Post date: Sep 21, 2015 6:32:40 PM
We first ran the script removeIndels.pl on all of the aln*sam files to drop all reads that were not part of one of our haplotype loci or that contained an indel. This generated a noindel*sam alignment file for each individual. Note that we still want to know the indel count per haplotype locus, and a script findIndelsSam.pl is running now to count these. But for now, we are moving forward with the nonindel*sam files.

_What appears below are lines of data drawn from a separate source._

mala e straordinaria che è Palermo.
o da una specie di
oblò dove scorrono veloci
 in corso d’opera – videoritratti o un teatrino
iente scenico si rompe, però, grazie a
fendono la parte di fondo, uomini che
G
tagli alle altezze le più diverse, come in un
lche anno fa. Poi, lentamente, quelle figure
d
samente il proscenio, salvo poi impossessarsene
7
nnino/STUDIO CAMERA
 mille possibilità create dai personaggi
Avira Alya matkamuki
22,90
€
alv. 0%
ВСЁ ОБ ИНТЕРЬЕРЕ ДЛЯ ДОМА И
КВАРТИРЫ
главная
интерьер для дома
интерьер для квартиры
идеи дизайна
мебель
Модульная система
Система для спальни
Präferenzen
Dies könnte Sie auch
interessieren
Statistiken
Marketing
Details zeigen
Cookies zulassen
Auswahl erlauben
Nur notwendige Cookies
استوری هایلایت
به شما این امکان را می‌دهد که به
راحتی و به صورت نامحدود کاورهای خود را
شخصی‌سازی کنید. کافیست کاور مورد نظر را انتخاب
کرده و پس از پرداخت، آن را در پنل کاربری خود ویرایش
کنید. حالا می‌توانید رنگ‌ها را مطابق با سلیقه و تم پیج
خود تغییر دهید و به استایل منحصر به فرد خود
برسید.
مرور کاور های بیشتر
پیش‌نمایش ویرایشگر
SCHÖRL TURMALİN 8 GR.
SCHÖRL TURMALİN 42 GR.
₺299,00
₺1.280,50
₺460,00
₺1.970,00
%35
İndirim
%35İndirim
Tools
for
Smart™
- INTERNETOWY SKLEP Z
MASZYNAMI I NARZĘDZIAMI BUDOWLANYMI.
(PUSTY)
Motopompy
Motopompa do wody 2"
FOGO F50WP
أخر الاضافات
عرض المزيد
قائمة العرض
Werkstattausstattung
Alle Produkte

We used samtools to convert these sam files to bam files (here is an example command for one individual, note that we are re-headering the samfiles as the header was not retained from before):
cd /home/A01963476/data/aspen/gbs/Assemblies/
samtools view -H /labs/evolution/data/aspen/gbs/Assemblies/alnUSF_4701_D.sorted.bam > headerUSF_4701_D
cat headerUSF_4701_D /labs/evolution/data/aspen/gbs/Assemblies/noindel_alnUSF_4701_D.sorted.sam > tempUSF_4701_D.sam
samtools view -b -S -o /labs/evolution/data/aspen/gbs/Assemblies/noindel_alnUSF_4701_D.sorted.bam tempUSF_4701_D.sam
samtools sort /labs/evolution/data/aspen/gbs/Assemblies/noindel_alnUSF_4701_D.sorted.bam /labs/evolution/data/aspen/gbs/Assemblies/noindel_alnUSF_4701_D.sorted.sorted
samtools index /labs/evolution/data/aspen/gbs/Assemblies/noindel_alnUSF_4701_D.sorted.sorted.bam
The file indelCnts.txt now contains the number of reads with indels (column 3) and number of reads total (column 4) for each locus, but I still need to summarize it.